begin INFORMATION SHOWN
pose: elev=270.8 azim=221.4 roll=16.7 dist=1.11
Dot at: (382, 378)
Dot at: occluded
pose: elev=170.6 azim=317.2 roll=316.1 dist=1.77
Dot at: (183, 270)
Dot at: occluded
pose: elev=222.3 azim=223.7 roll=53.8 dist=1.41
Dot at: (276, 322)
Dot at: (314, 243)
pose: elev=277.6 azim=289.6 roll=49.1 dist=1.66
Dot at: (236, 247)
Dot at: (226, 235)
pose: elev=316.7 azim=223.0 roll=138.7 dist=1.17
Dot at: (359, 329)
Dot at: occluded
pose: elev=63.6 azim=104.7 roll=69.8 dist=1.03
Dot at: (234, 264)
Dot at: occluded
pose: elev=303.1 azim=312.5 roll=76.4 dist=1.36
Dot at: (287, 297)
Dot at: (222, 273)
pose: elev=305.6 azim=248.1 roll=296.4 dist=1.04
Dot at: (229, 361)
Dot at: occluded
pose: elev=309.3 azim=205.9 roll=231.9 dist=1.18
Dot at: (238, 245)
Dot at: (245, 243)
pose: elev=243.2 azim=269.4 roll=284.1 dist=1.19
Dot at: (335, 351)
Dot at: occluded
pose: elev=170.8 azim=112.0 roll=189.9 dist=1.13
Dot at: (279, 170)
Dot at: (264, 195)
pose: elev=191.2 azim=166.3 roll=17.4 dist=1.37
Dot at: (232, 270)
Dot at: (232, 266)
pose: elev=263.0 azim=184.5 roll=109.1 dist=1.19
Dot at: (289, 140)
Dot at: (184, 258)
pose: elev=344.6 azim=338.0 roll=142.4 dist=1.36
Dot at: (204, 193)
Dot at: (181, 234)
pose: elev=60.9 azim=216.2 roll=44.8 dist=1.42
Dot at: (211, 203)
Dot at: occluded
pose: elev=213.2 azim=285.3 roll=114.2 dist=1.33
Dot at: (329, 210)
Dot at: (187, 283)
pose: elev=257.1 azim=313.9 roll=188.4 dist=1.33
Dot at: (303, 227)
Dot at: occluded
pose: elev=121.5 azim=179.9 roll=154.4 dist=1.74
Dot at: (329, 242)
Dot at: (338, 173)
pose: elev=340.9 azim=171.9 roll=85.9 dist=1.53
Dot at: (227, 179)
end INFORMATION SHOWN
Please duplicate everything in the entries above, from the line containing "pose: elev=344.6 azim=338.0" down to the end of the entries, including both ends.

pose: elev=344.6 azim=338.0 roll=142.4 dist=1.36
Dot at: (204, 193)
Dot at: (181, 234)
pose: elev=60.9 azim=216.2 roll=44.8 dist=1.42
Dot at: (211, 203)
Dot at: occluded
pose: elev=213.2 azim=285.3 roll=114.2 dist=1.33
Dot at: (329, 210)
Dot at: (187, 283)
pose: elev=257.1 azim=313.9 roll=188.4 dist=1.33
Dot at: (303, 227)
Dot at: occluded
pose: elev=121.5 azim=179.9 roll=154.4 dist=1.74
Dot at: (329, 242)
Dot at: (338, 173)
pose: elev=340.9 azim=171.9 roll=85.9 dist=1.53
Dot at: (227, 179)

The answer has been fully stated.